“When you see something that is unjust, bigoted, prejudiced, divisive, patronizing, condescending, you speak out about it,” says actor and activist Judith Light. And when Light began to witness “the runaway train” that was the HIV/AIDS crisis of the 1980s and the homophobia simmering beneath the government’s apathy, she spoke up—and has never stopped.
Light always hoped that she would achieve a level of fame that would allow her a platform for greater good. Her parents raised her with a sense of duty to others—“there’s that word in [Hebrew] tzedakah, which means service,” she says.
Thirty years after One Life to Live and Who’s the Boss? and The Ryan White Story, nine years after her return to Broadway, and fresh off Transparent, the actor is, unequivocally, an ally for life. This year, the American Theatre Wing and the Broadway League recognized her with the Isabelle Stevenson Tony Honor for her commitment and service to the LGBTQ+ community and to those affected by HIV and AIDS. Though she has won two Tony Awards for her acting, she says she “can’t think of anything more glorious to be recognized by my artistic family with an award that speaks to service.”
Light is the emblem of reverence for the cause when she leads the moment of silence at Broadway Cares/Equity Fights AIDS’ Red Bucket Follies each year. “It’s one of the singularly most important things that I ever do—and that [BC/EFA Executive Director] Tom Viola asks me to do it every year is a real honor,” she says through tears.
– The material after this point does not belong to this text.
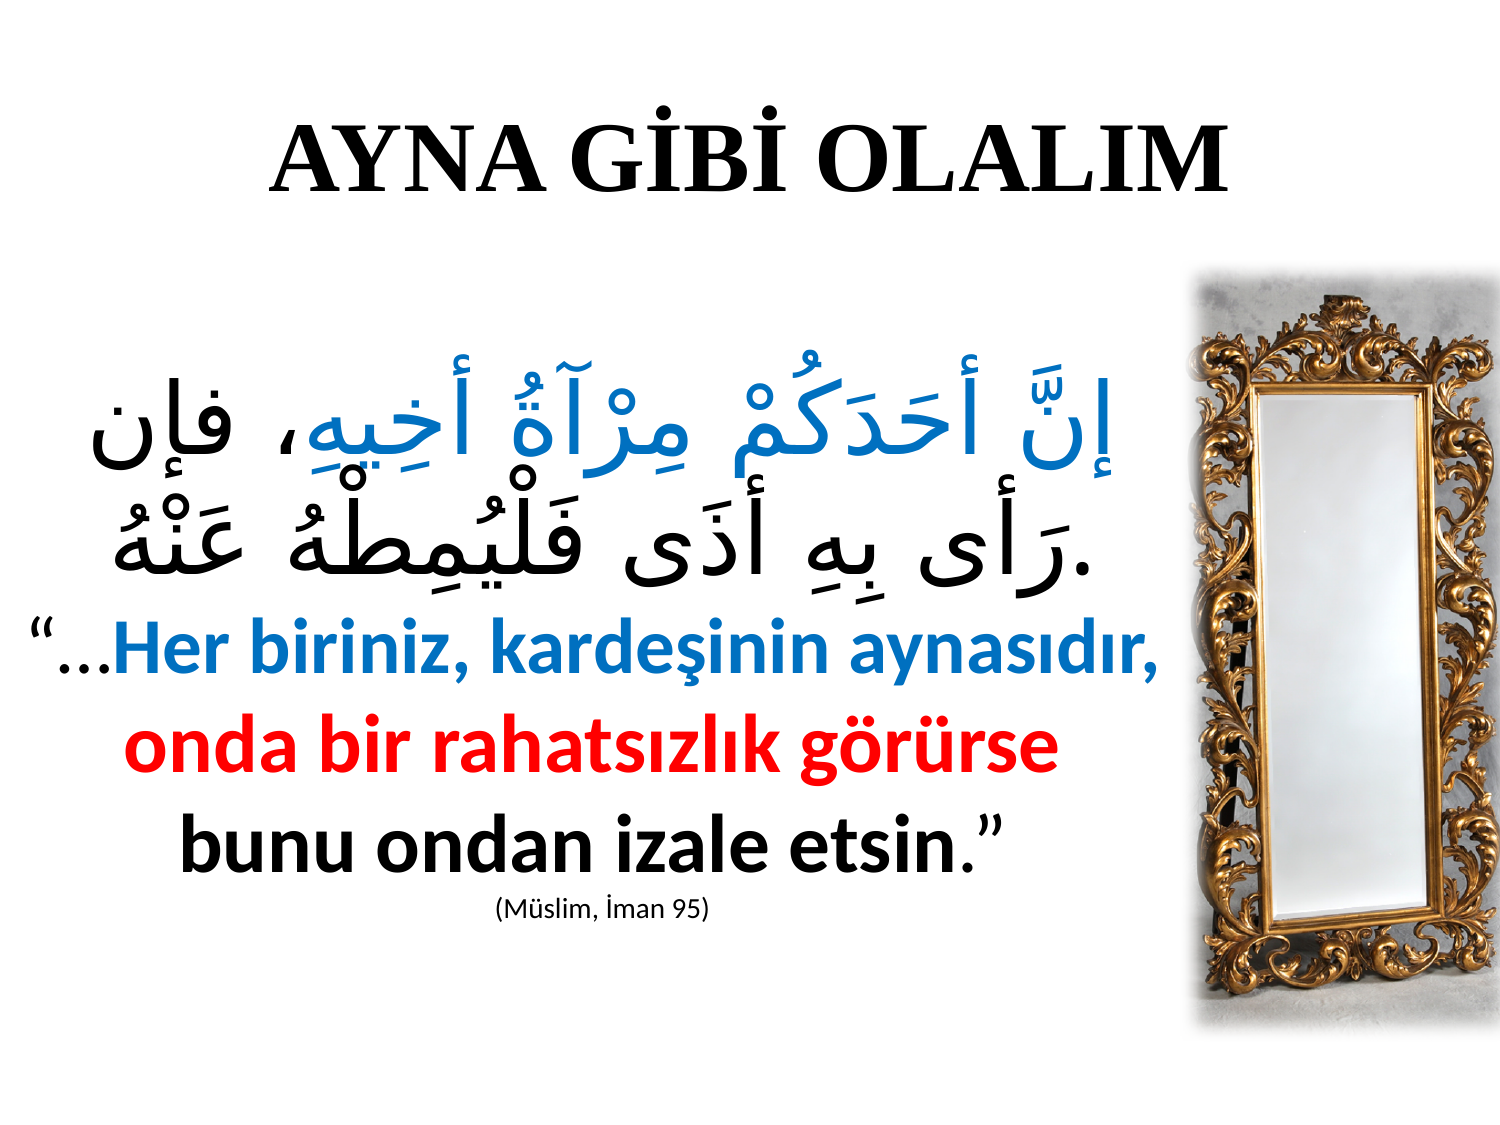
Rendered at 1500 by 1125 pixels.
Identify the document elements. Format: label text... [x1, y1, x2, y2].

“It’s the having lived through it,” she continues. “Nobody was a victim. They didn’t say, ‘The government isn’t giving us anything.’ They were like, ‘We will do our own. We will feed our own. We will take care of our own.’” Every time she speaks out, she brings her memories—of tragedy and pride—and they commandeer the whole of her feeling.
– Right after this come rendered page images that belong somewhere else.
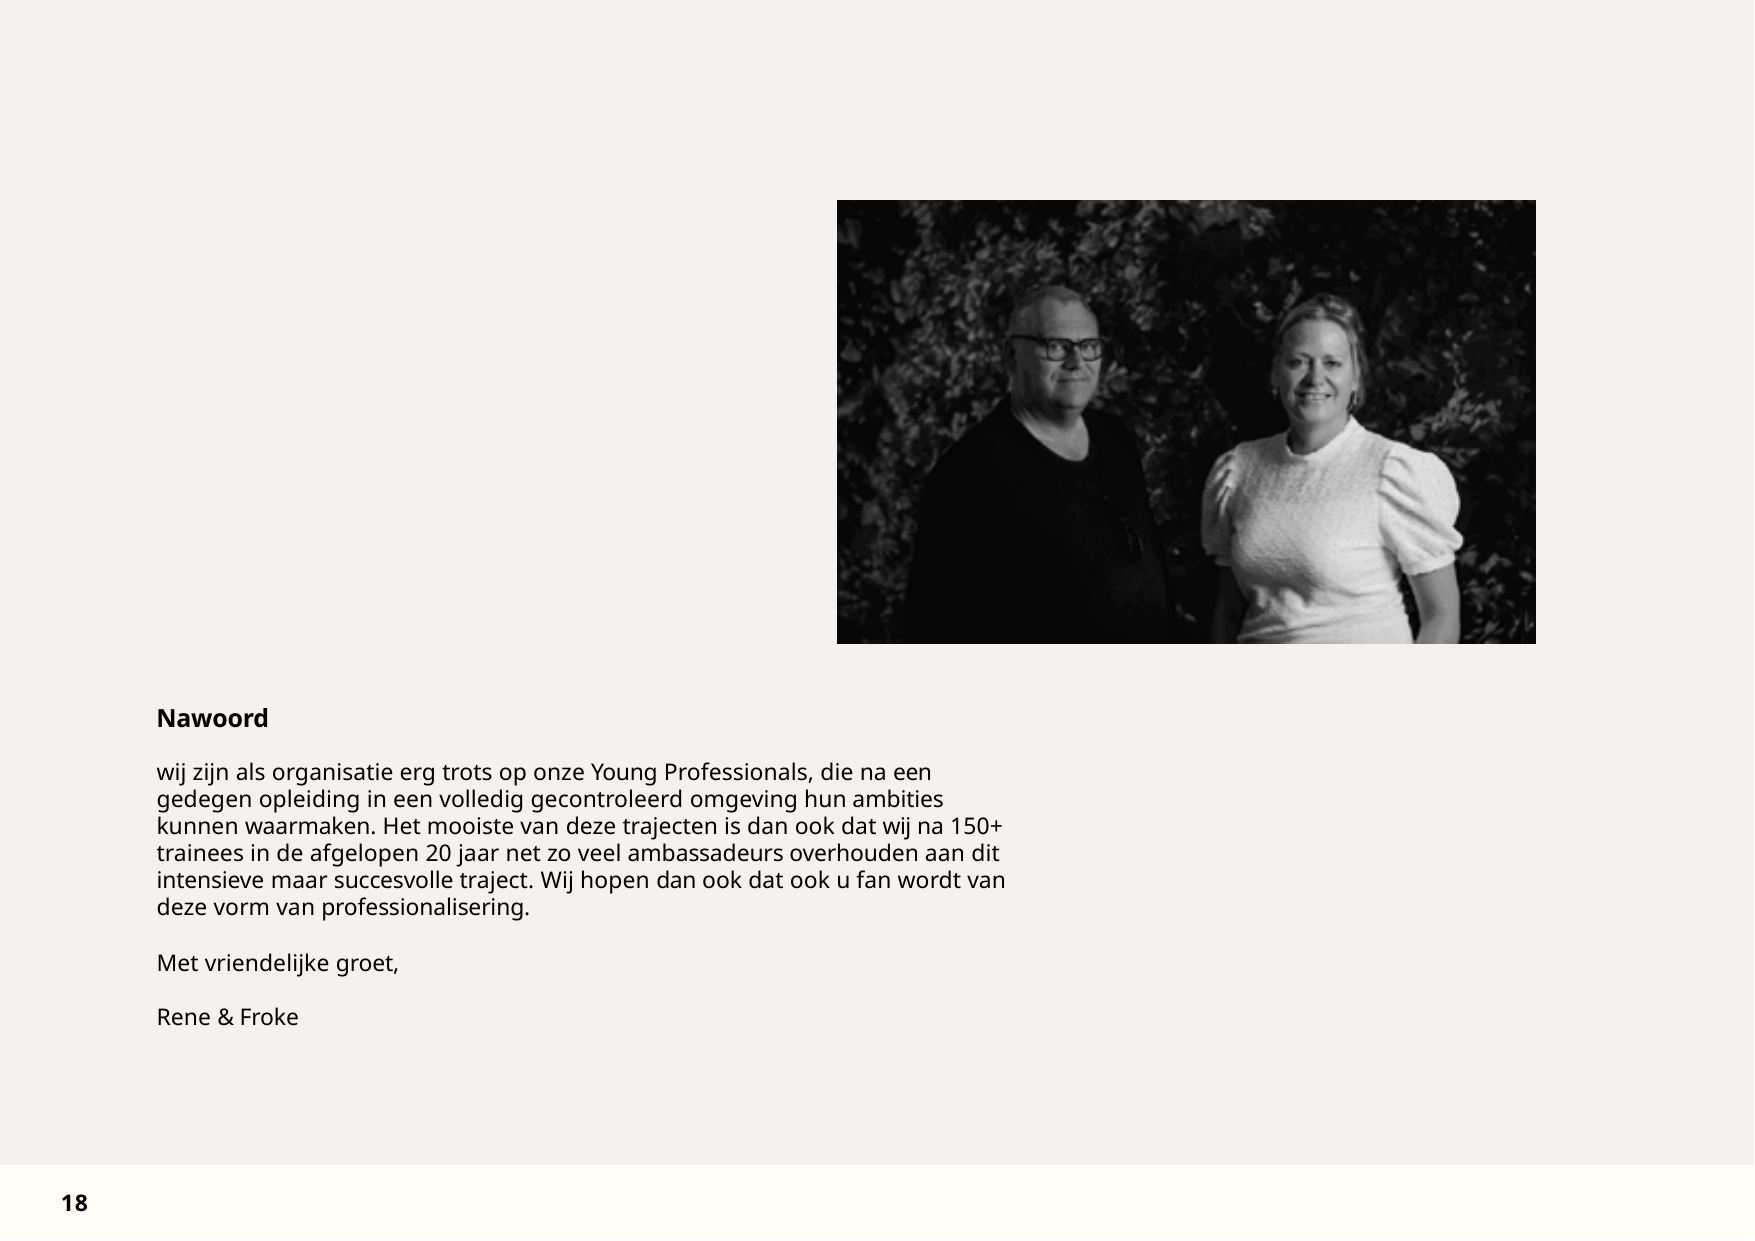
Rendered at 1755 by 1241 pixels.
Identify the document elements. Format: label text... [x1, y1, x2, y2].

picture [836, 200, 1536, 644]
text_box [0, 0, 1754, 1165]
text_box Nawoord wij zijn als organisatie erg trots op onze Young Professionals, die na een gedegen opleiding in een volledig gecontroleerd omgeving hun ambities kunnen waarmaken. Het mooiste van deze trajecten is dan ook dat wij na 150+ trainees in de afgelopen 20 jaar net zo veel ambassadeurs overhouden aan dit intensieve maar succesvolle traject. Wij hopen dan ook dat ook u fan wordt van deze vorm van professionalisering. Met vriendelijke groet, Rene & Froke [154, 700, 1010, 1030]
text_box 18 [58, 1186, 95, 1216]
text_box [0, 1165, 1754, 1241]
“It is my honor to remember with everyone and to hold the space,” she says. “It is a very sacred moment for me.”
But Light offers more than a moment. She marched on Washington, she rode her bike from San Francisco to Los Angeles for the 1995 California AIDS Ride (“the hardest thing I’ve ever done”). “When something is essential, you find the time,” she says simply. “You can’t just talk about this stuff. If you don’t put it into action, it doesn’t really count for much.”
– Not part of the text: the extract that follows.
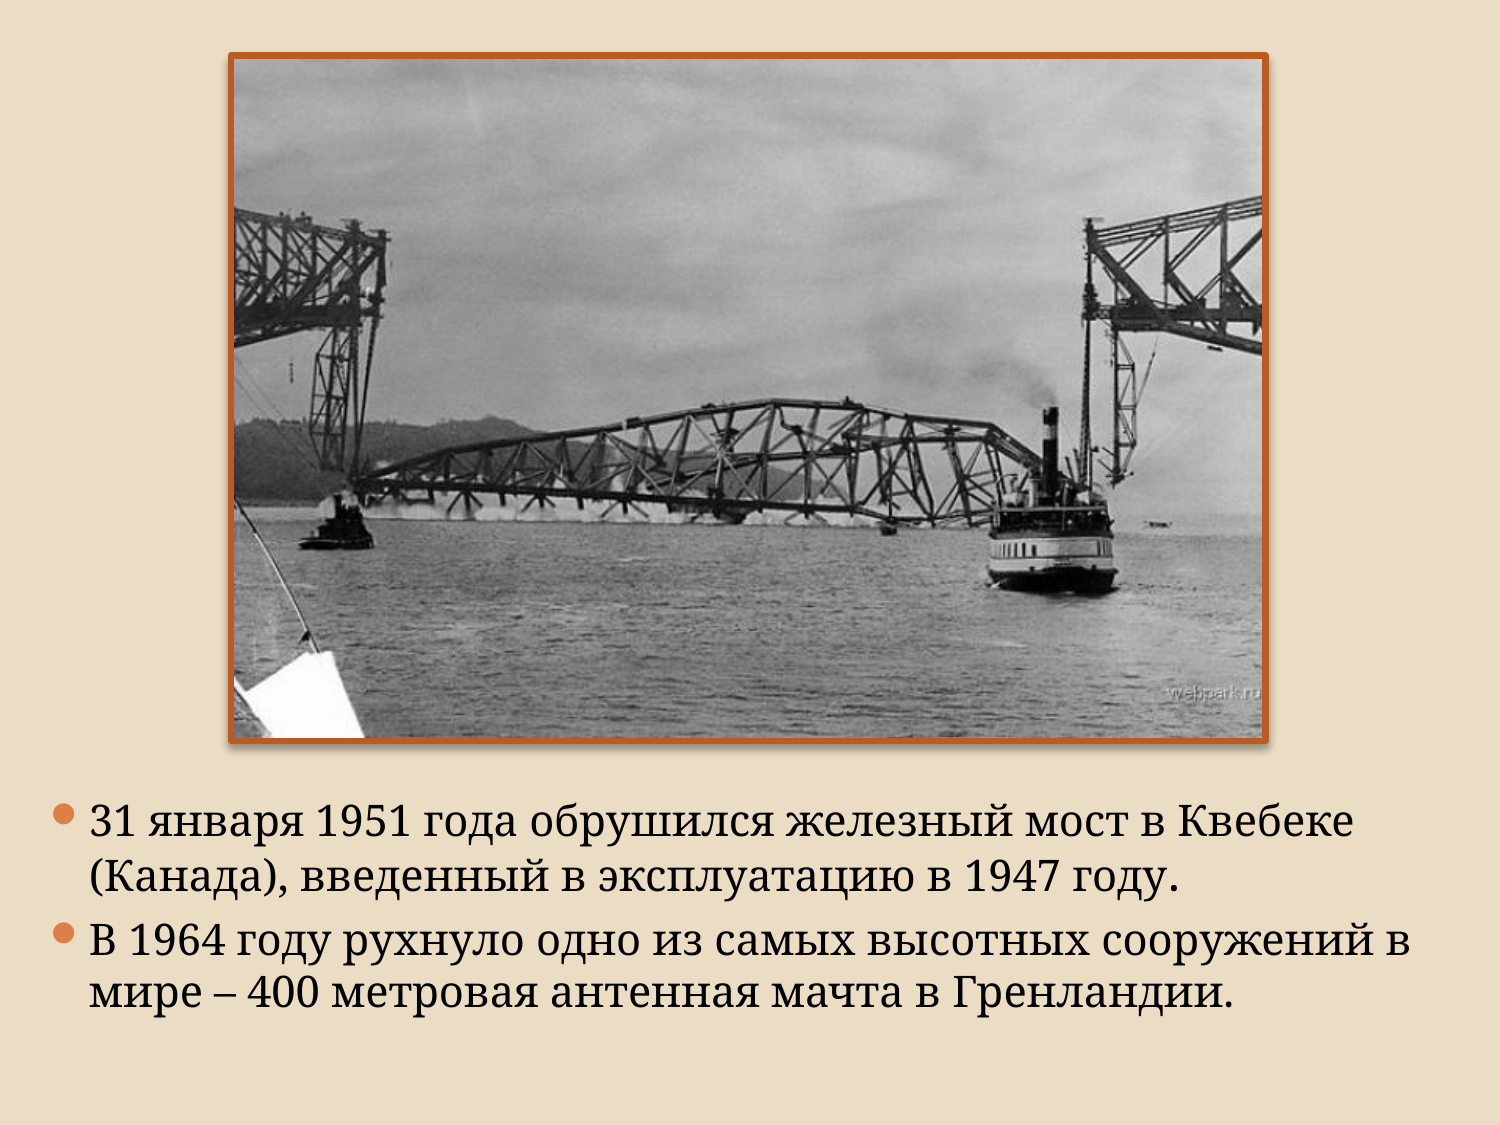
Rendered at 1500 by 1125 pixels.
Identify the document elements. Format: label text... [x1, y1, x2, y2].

picture [234, 59, 1262, 738]
list 31 января 1951 года обрушился железный мост в Квебеке (Канада), введенный в эксплуатацию в 1947 году. В 1964 году рухнуло одно из самых высотных сооружений в мире – 400 метровая антенная мачта в Гренландии. [35, 785, 1454, 1090]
Her energy for activism never wanes because the community itself fuels her. “The community was always my inspiration,” she says. “You watch people who are dying, whose parents have disowned them, and you watch them own themselves. You watch Larry Kramer put together the Gay Men’s Health Crisis. You watch Broadway Cares/Equity Fights AIDS and you see what these people do. … There is a quality of substance and authenticity.
“They are our leaders,” she says. “They are teaching us how to be.”
And Light is teaching us how to serve.